Philip C. Perron: "Pentagonal Sextet is just a splendid book.  For my part, I love writing about the brooding and the melancholy and so, not too oddly, four of my five tales are like that. But also I noticed something else, that two of them became something different.  The story ‘The Fields of Salvation’ is about an Asian woman who has the genetic difference of albinism.  I thought about what would make someone stand out and therefore attract unnecessary attention.  As Asian folk go, hair and eye diversity is completely different than Caucasians.  So being an individual with albinism would most certainly look exotic, and in some cases would bring unwanted attention.  For the tale ‘Dolly, Do I Have a Soul?’, I chose to base the tale in the not so distant future where the lead woman is actually a clone of her own mother.  But more interestingly, its a world where cloning, at least in the states, is frowned upon.  So unfortunately for her, she has become a target of both progressives and conservatives since one side is against science gone amuck while the other may hold more traditional religious beliefs.  Honestly, there was no intention, but both tales when I re-read them for inclusion in this collection, surprised me in how they were both in ways an allegory for the LGBT community and how being a bit different can sometimes bring unwanted attention.  And both tales show two sides of a coin: the struggle of not hiding one’s identity while in the other, hiding one’s identity.  ‘The Fields of Salvation’ is about a young recently married woman who just happens to have the condition of albinism that she can't hide from, while in ‘Dolly, Do I Have a Soul?’, the woman is intentionally hiding from her own identity (that of a clone) so she can just live a normal life away from being judged.  I hope folks who read my stories take something with them after they put the book down, even if my intentions were only to just write five fabulous little tales of the weird."
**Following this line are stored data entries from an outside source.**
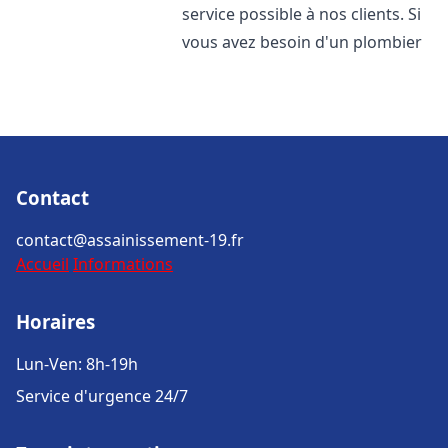
service possible à nos clients. Si
vous avez besoin d'un plombier
Contact
contact@assainissement-19.fr
Accueil
Informations
Horaires
Lun-Ven: 8h-19h
Service d'urgence 24/7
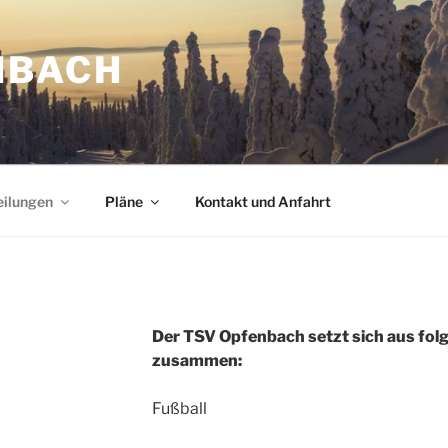
NBACH
eilungen
Pläne
Kontakt und Anfahrt
Der TSV Opfenbach setzt sich aus fol
zusammen:
Fußball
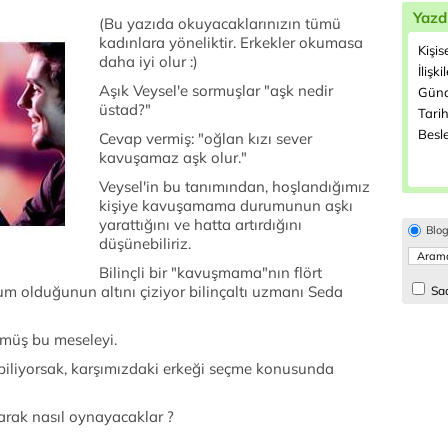
Yazd
(Bu yazıda okuyacaklarınızın tümü
kadınlara yöneliktir. Erkekler okumasa
Kişis
daha iyi olur :)
İlişki
Aşık Veysel'e sormuşlar "aşk nedir
Günd
üstad?"
Tarih
Besl
Cevap vermiş: "oğlan kızı sever
kavuşamaz aşk olur."
Veysel'in bu tanımından, hoşlandığımız
kişiye kavuşamama durumunun aşkı
yarattığını ve hatta artırdığını
Blo
düşünebiliriz.
Bilinçli bir "kavuşmama"nın flört
m olduğunun altını çiziyor bilinçaltı uzmanı Seda
Sad
zmüş bu meseleyi.
abiliyorsak, karşımızdaki erkeği seçme konusunda
arak nasıl oynayacaklar ?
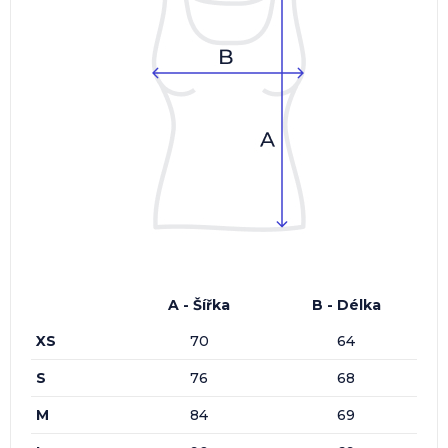
A - Šířka
B - Délka
XS
70
64
S
76
68
M
84
69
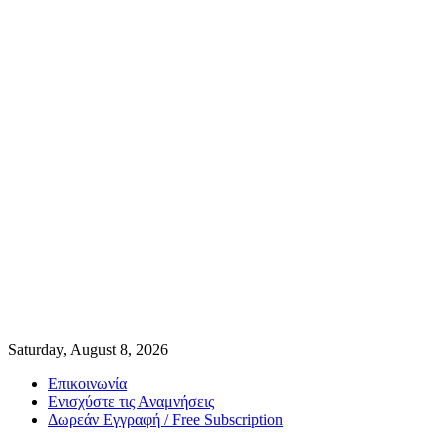
Saturday, August 8, 2026
Επικοινωνία
Ενισχύστε τις Αναμνήσεις
Δωρεάν Εγγραφή / Free Subscription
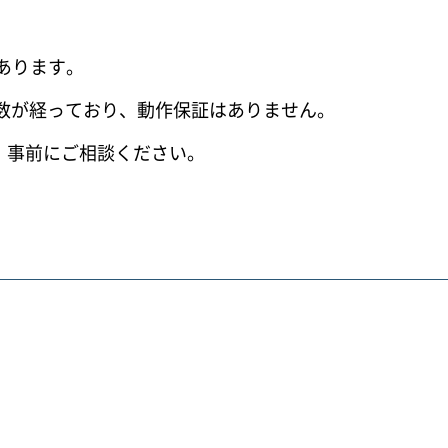
あります。
年数が経っており、動作保証はありません。
、事前にご相談ください。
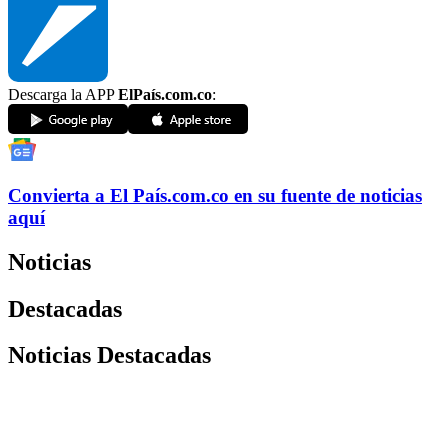
Descarga la APP
ElPaís.com.co
:
Convierta a
El País
.com.co
en su fuente de noticias
aquí
Noticias
Destacadas
Noticias Destacadas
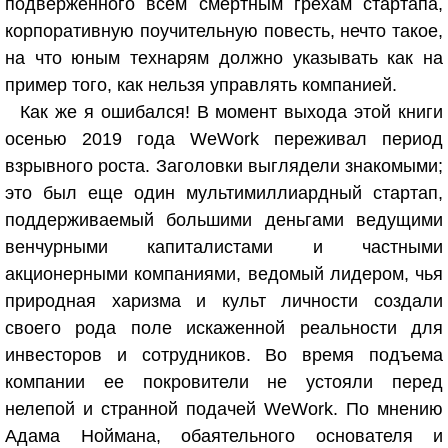
подверженного всем смертным грехам стартапа,
корпоративную поучительную повесть, нечто такое,
на что юным технарям должно указывать как на
пример того, как нельзя управлять компанией.
Как же я ошибался! В момент выхода этой книги
осенью 2019 года WeWork переживал период
взрывного роста. Заголовки выглядели знакомыми;
это был еще один мультимиллиардный стартап,
поддерживаемый большими деньгами ведущими
венчурными капиталистами и частными
акционерными компаниями, ведомый лидером, чья
природная харизма и культ личности создали
своего рода поле искаженной реальности для
инвесторов и сотрудников. Во время подъема
компании ее покровители не устояли перед
нелепой и странной подачей WeWork. По мнению
Адама Ноймана, обаятельного основателя и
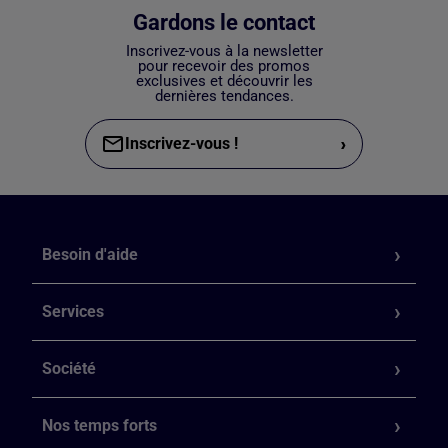
Gardons le contact
Inscrivez-vous à la newsletter
pour recevoir des promos
exclusives et découvrir les
dernières tendances.
›
Inscrivez-vous !
Besoin d'aide
Services
Société
Nos temps forts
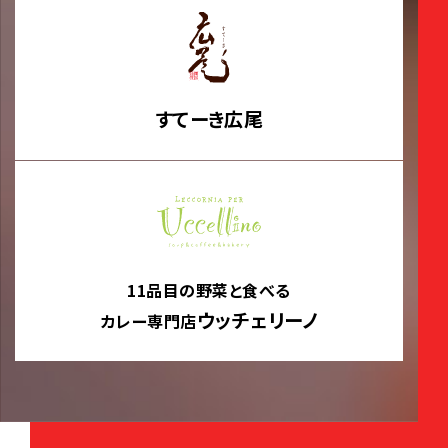
すてーき広尾
11品目の野菜と食べる
ウッチェリーノ
カレー専門店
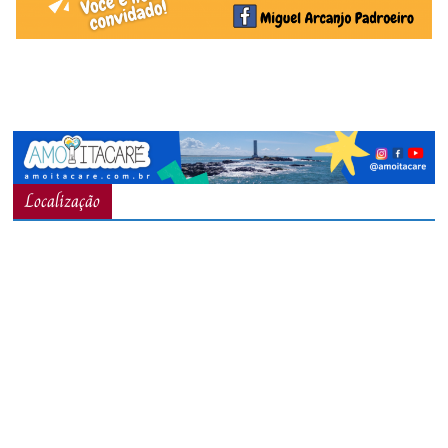
Localização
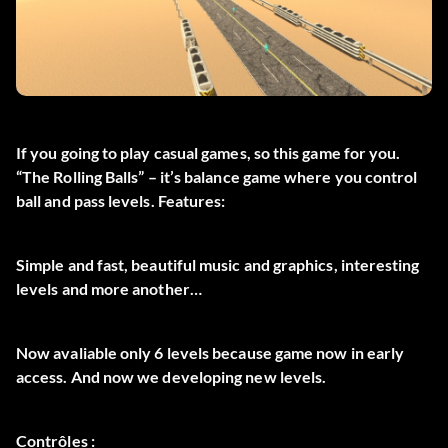
If you going to play casual games, so this game for you.
“The Rolling Balls” – it’s balance game where you control
ball and pass levels. Features:
Simple and fast, beautiful music and graphics, interesting
levels and more another…
Now avaliable only 6 levels because game now in early
access. And now we developing new levels.
Contrôles :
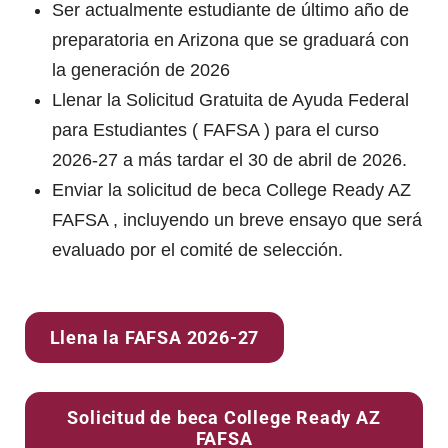
Ser actualmente estudiante de último año de
preparatoria en Arizona que se graduará con
la generación de 2026
Llenar la Solicitud Gratuita de Ayuda Federal
para Estudiantes ( FAFSA ) para el curso
2026-27 a más tardar el 30 de abril de 2026.
Enviar la solicitud de beca College Ready AZ
FAFSA , incluyendo un breve ensayo que será
evaluado por el comité de selección.
Llena la FAFSA 2026-27
Solicitud de beca College Ready AZ
FAFSA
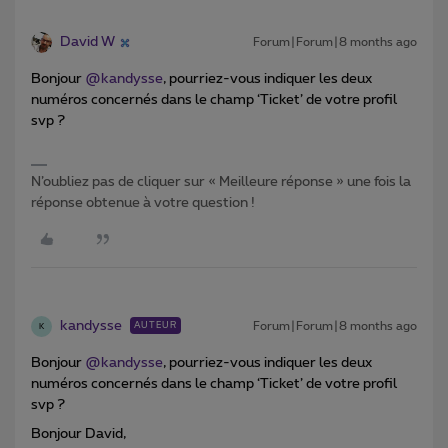
David W
Forum|Forum|8 months ago
Bonjour ​
@kandysse
, pourriez-vous indiquer les deux
numéros concernés dans le champ ‘Ticket’ de votre profil
svp ?
N’oubliez pas de cliquer sur « Meilleure réponse » une fois la
réponse obtenue à votre question !
kandysse
Forum|Forum|8 months ago
AUTEUR
K
Bonjour ​
@kandysse
, pourriez-vous indiquer les deux
numéros concernés dans le champ ‘Ticket’ de votre profil
svp ?
Bonjour David,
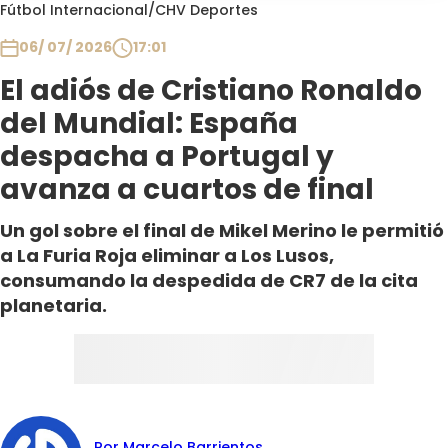
Programas
Fútbol Internacional
/
CHV Deportes
06/ 07/ 2026
17:01
Club De La Comedia
Contigo en Directo
El adiós de Cristiano Ronaldo
Plan Perfecto
del Mundial: España
El Tiempo
despacha a Portugal y
Sabingo
avanza a cuartos de final
Todos Los Programas
Un gol sobre el final de Mikel Merino le permitió
a La Furia Roja eliminar a Los Lusos,
consumando la despedida de CR7 de la cita
planetaria.
Por Marcelo Barrientos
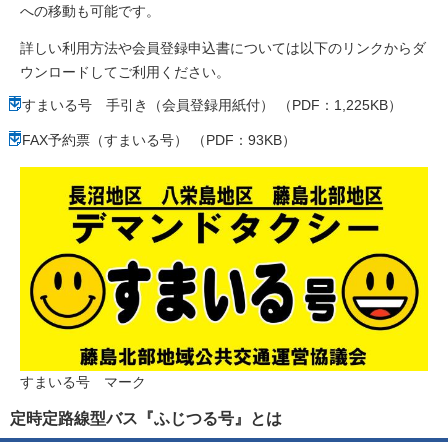
への移動も可能です。
詳しい利用方法や会員登録申込書については以下のリンクからダ
ウンロードしてご利用ください。
すまいる号 手引き（会員登録用紙付） （PDF：1,225KB）
FAX予約票（すまいる号） （PDF：93KB）
すまいる号 マーク
定時定路線型バス『ふじつる号』とは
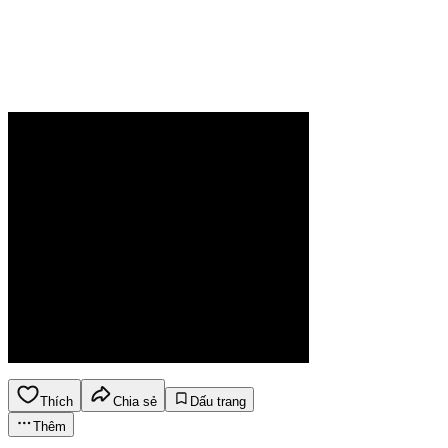
Thích
Chia sẻ
Dấu trang
Thêm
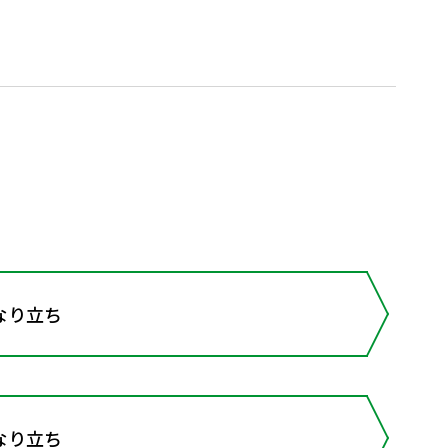
なり立ち
なり立ち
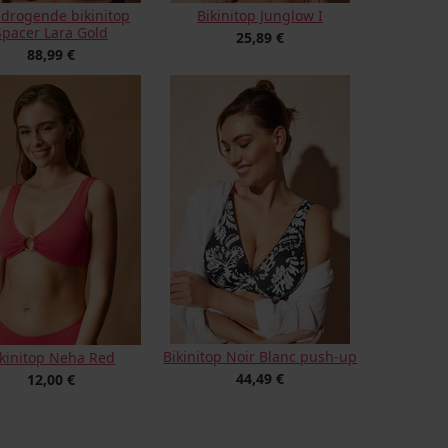
ldrogende bikinitop
Bikinitop Junglow I
Spacer Lara Gold
25,89 €
88,99 €
Bikinitop Noir Blanc push-up
ikinitop Neha Red
44,49 €
12,00 €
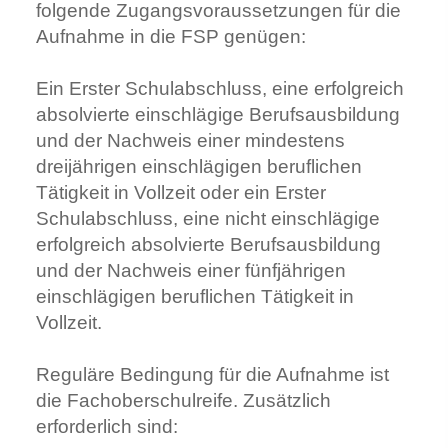
folgende Zugangsvoraussetzungen für die
Aufnahme in die FSP genügen:
Ein Erster Schulabschluss, eine erfolgreich
absolvierte einschlägige Berufsausbildung
und der Nachweis einer mindestens
dreijährigen einschlägigen beruflichen
Tätigkeit in Vollzeit oder ein Erster
Schulabschluss, eine nicht einschlägige
erfolgreich absolvierte Berufsausbildung
und der Nachweis einer fünfjährigen
einschlägigen beruflichen Tätigkeit in
Vollzeit.
Reguläre Bedingung für die Aufnahme ist
die Fachoberschulreife. Zusätzlich
erforderlich sind:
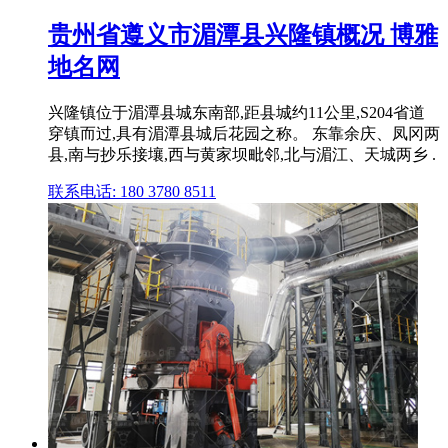
贵州省遵义市湄潭县兴隆镇概况 博雅
地名网
兴隆镇位于湄潭县城东南部,距县城约11公里,S204省道
穿镇而过,具有湄潭县城后花园之称。 东靠余庆、凤冈两
县,南与抄乐接壤,西与黄家坝毗邻,北与湄江、天城两乡 .
联系电话: 180 3780 8511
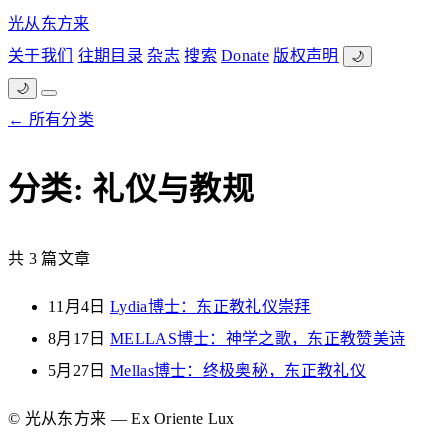
光从东方来
关于我们
往期目录
杂志
搜索
Donate
版权声明
🌙
🌙
← 所有分类
分类: 礼仪与教规
共 3 篇文章
11月4日
Lydia博士：东正教礼仪崇拜
8月17日
MELLAS博士：神学之歌，东正教赞美诗
5月27日
Mellas博士：终极奥秘，东正教礼仪
© 光从东方来 — Ex Oriente Lux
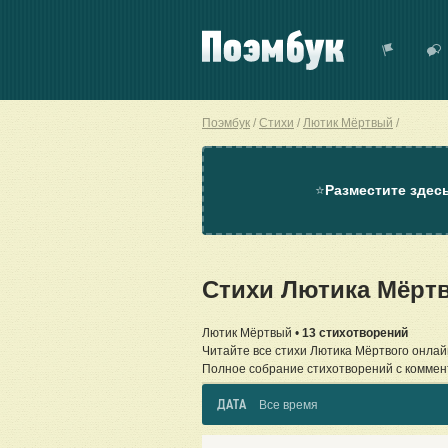
Поэмбук
Стихи
Лютик Мёртвый
⭐
Разместите здес
Стихи Лютика Мёрт
Лютик Мёртвый •
13 стихотворений
Читайте все стихи Лютика Мёртвого онлай
Полное собрание стихотворений с коммен
ДАТА
Все время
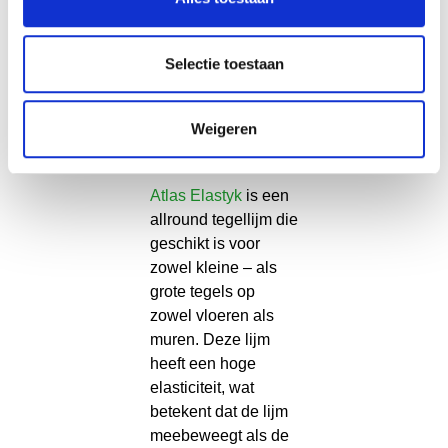
tijd hebt om de
tegels te plaatsen en
te corrigeren voordat
Selectie toestaan
de lijm droogt.
Weigeren
Atlas Elastyk
Atlas Elastyk
is een
allround tegellijm die
geschikt is voor
zowel kleine – als
grote tegels op
zowel vloeren als
muren. Deze lijm
heeft een hoge
elasticiteit, wat
betekent dat de lijm
meebeweegt als de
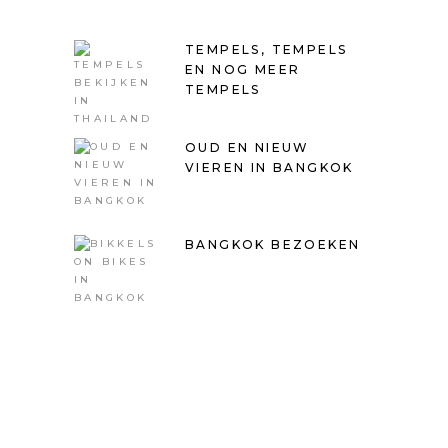
TEMPELS, TEMPELS
EN NOG MEER
TEMPELS
OUD EN NIEUW
VIEREN IN BANGKOK
BANGKOK BEZOEKEN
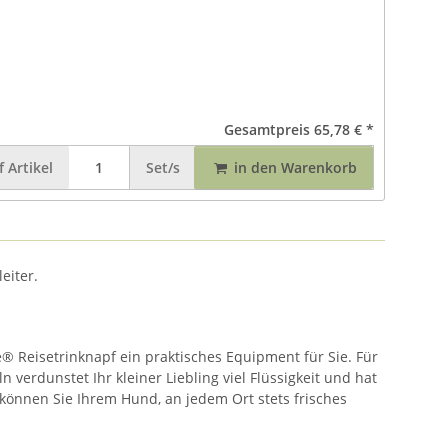
Gesamtpreis
65,78 €
*
f
Artikel
Set/s
in den Warenkorb
eiter.
e® Reisetrinknapf ein praktisches Equipment für Sie. Für
 verdunstet Ihr kleiner Liebling viel Flüssigkeit und hat
können Sie Ihrem Hund, an jedem Ort stets frisches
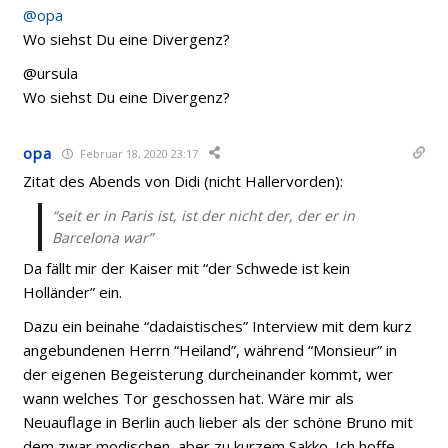
@opa
Wo siehst Du eine Divergenz?
@ursula
Wo siehst Du eine Divergenz?
opa
Februar 18, 2020 23:17
Zitat des Abends von Didi (nicht Hallervorden):
“seit er in Paris ist, ist der nicht der, der er in
Barcelona war”
Da fällt mir der Kaiser mit “der Schwede ist kein
Holländer” ein.
Dazu ein beinahe “dadaistisches” Interview mit dem kurz
angebundenen Herrn “Heiland”, während “Monsieur” in
der eigenen Begeisterung durcheinander kommt, wer
wann welches Tor geschossen hat. Wäre mir als
Neuauflage in Berlin auch lieber als der schöne Bruno mit
dem zwar modischen, aber zu kurzem Sakko. Ich hoffe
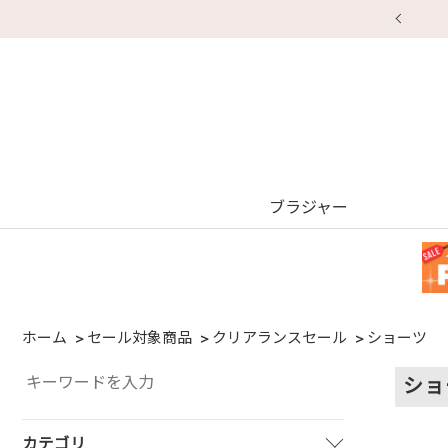
ブラジャー
ホーム
セール対象商品
クリアランスセール
ショーツ
ショ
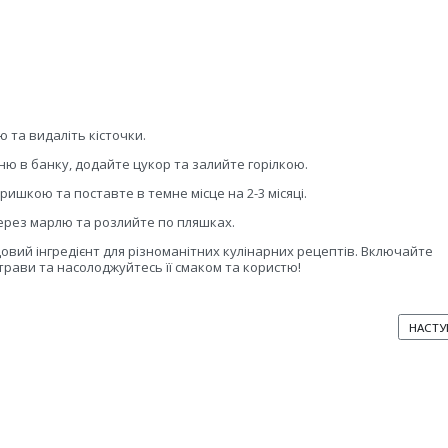
та видаліть кісточки.
ю в банку, додайте цукор та залийте горілкою.
ришкою та поставте в темне місце на 2-3 місяці.
через марлю та розлийте по пляшках.
овий інгредієнт для різноманітних кулінарних рецептів. Включайте
трави та насолоджуйтесь її смаком та користю!
ТЯ: ЯК ВИРОЩУВАТИ ЧЕРЕШНЮ В ДОМАШНІХ УМОВАХ
НАСТУ
НАСТУ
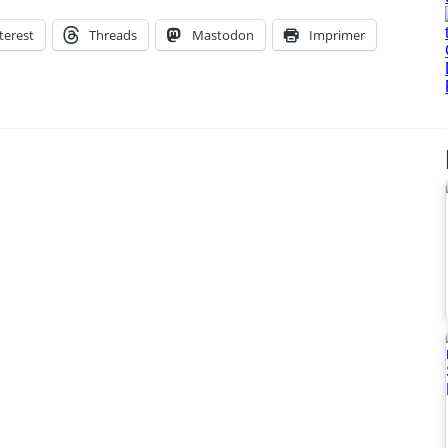
terest
Threads
Mastodon
Imprimer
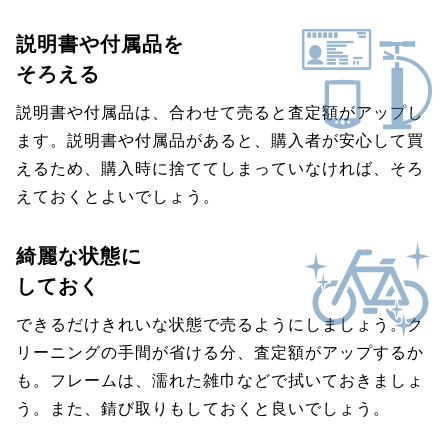
説明書や付属品を
そろえる
説明書や付属品は、合わせて売ると査定額がアップし
ます。説明書や付属品があると、購入者が安心して買
えるため、購入時に捨ててしまっていなければ、そろ
えておくとよいでしょう。
綺麗な状態に
しておく
できるだけきれいな状態で売るようにしましょう。ク
リーニングの手間が省ける分、査定額がアップするか
も。フレームは、濡れた雑巾などで拭いておきましょ
う。また、錆び取りもしておくと良いでしょう。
E.G. Smith: "With ‘The Stick Devils’, I set out to write a story both longer and more action-packed than my previous work, with multiple frantic action scenes separated by reflective lulls . The Pacific Northwest setting is common in my writing, as is the man-against-nature theme and the eager toady versus know-it-all leader character conflict. The greatest challenge of this story was researching illicit pot growing to ensure that the dialog was accurate and the plot plausible. (And like any horror writer, I hope that the FBI, DEA or any other three letters don't look into my browser history. ‘I was just doing research for a story, officer.’)  It turns out that marijuana plants are oily and highly flammable, which helped drive the story's fiery climax. While I must give a nod to Joe Lansdale's Bubba Ho-Tep for the improvised flame thrower idea, I think that my story might be the first one with a hero running around with a stick through his neck while high on smoke from a burning pot farm."